:: PROBLEM STATEMENT ::
The expected output is the exact lines from the one containing "Interviewer angegeben hat" through the end of the data, inclusive, and nothing else.

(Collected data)
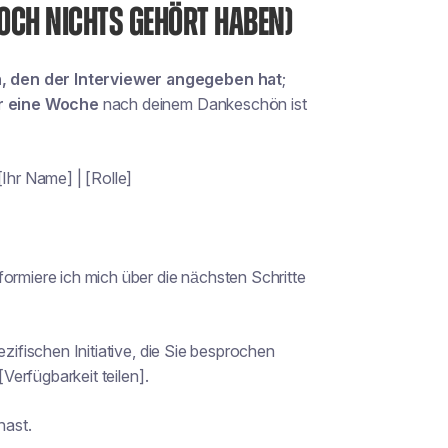
 NOCH NICHTS GEHÖRT HABEN)
, den der Interviewer angegeben hat
;
r eine Woche
nach deinem Dankeschön ist
Ihr Name] | [Rolle]
formiere ich mich über die nächsten Schritte
ezifischen Initiative, die Sie besprochen
[Verfügbarkeit teilen].
hast.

:: EXPECTED ANSWER ::
, den der Interviewer angegeben hat
;
r eine Woche
nach deinem Dankeschön ist
Ihr Name] | [Rolle]
formiere ich mich über die nächsten Schritte
ezifischen Initiative, die Sie besprochen
[Verfügbarkeit teilen].
hast.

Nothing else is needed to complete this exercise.